Many lead paint watchers have opined on this matter, off-the-record, on this blog. Now, Maureen Martin, Senior Fellow for Legal Affairs at The Heartland Institute, provides her opinion, on-the-record. Martin’s opinion-editorials in THE WALL STREET JOURNAL, THE PROVIDENCE JOURNAL, and THE PLAIN DEALER have received global attention.
Maureen Martin, Senior Fellow for Legal Affairs, Heartland Institute, on-the-record:
“Fidelma Fitzpatrick of Motley Rice LLC dismissively called the Sherwin Williams PowerPoint document ‘innocuous.’ But it’s not. The document describes, among other things, potential insurance coverage Sherwin Williams may have for the lead paint litigation, a matter in dispute with the company’s insurers.
“This is clearly privileged information under one or more applicable doctrines. So it is very serious when such a document is in the hands of contingent fee plaintiff firms like Motley Rice. Knowing how much money a corporate opponent like Sherwin Williams possibly can tap to pay a judgment or a settlement has great value to plaintiffs’ firms, including but not limited to Motley Rice.

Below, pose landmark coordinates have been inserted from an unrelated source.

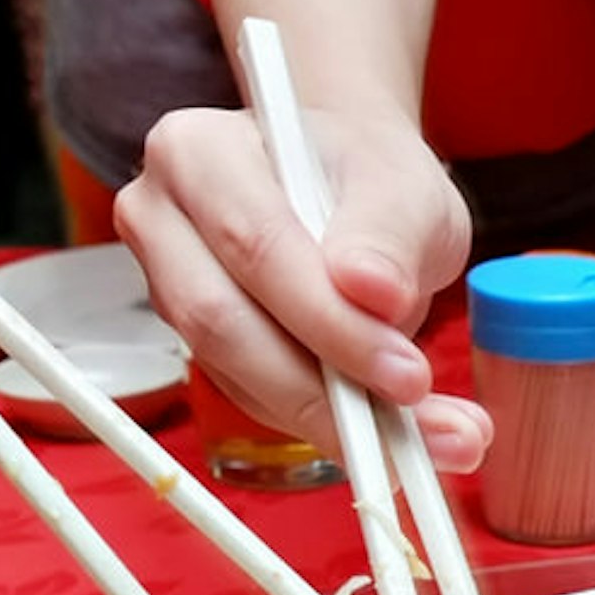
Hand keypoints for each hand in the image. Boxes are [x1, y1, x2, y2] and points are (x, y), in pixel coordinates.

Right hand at [116, 103, 488, 464]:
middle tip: (421, 430)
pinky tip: (397, 436)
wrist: (353, 186)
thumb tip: (375, 296)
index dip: (330, 322)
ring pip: (237, 375)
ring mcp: (170, 288)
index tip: (408, 374)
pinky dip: (328, 426)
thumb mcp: (405, 187)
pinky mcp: (198, 346)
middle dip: (326, 391)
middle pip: (224, 323)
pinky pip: (255, 400)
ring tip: (433, 442)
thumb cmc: (372, 174)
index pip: (256, 248)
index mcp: (197, 153)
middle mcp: (162, 219)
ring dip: (334, 423)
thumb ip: (390, 236)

“Leaving aside the issue of how Motley Rice got the privileged document, the firm went further and made it public in the Rhode Island trial court in opposing Sherwin Williams’ motion to recover its costs from Motley Rice. Sherwin Williams hasn’t itemized its costs, but Motley Rice’s costs were $1.9 million. Motley Rice evidently wanted to make the point that it shouldn’t have to reimburse Sherwin Williams’ costs because Sherwin Williams has or may have insurance coverage for them. The argument that insurance coverage is ‘free money’ is just wrong. But in any event Motley Rice had to know that making this document public would cause a firestorm, so the fact it took this risk may be a sign of the firm’s desperation to avoid having to reimburse Sherwin Williams.
“One important point. Sherwin Williams’ complaint alleges that in 2006 Fitzpatrick among other Motley Rice lawyers met with a former Sherwin Williams employee who had been responsible for preparing the privileged document. The Motley Rice lawyers never cautioned the employee not to disclose or discuss privileged information, the complaint alleges.
“The employee directed the Motley Rice lawyers to other former employees who may similarly have possessed privileged information. Sherwin Williams stops short of alleging the privileged documents came from one or more of these employees, though the inference is obvious.
“But there’s another issue here. Lawyers must obey rules of professional conduct in states where they are licensed and/or litigate. These rules vary in whether they ban communications by one party’s lawyers with former employees of an adverse corporate party that are conducted without notice to the corporation. But these rules are nearly unanimous in barring inquiry into privileged or confidential matters. So, if Motley Rice lawyers did in fact discuss privileged information with former Sherwin Williams employees, they may face sanctions for violating these professional ethical rules.
“The Sherwin Williams suit will be interesting to watch.”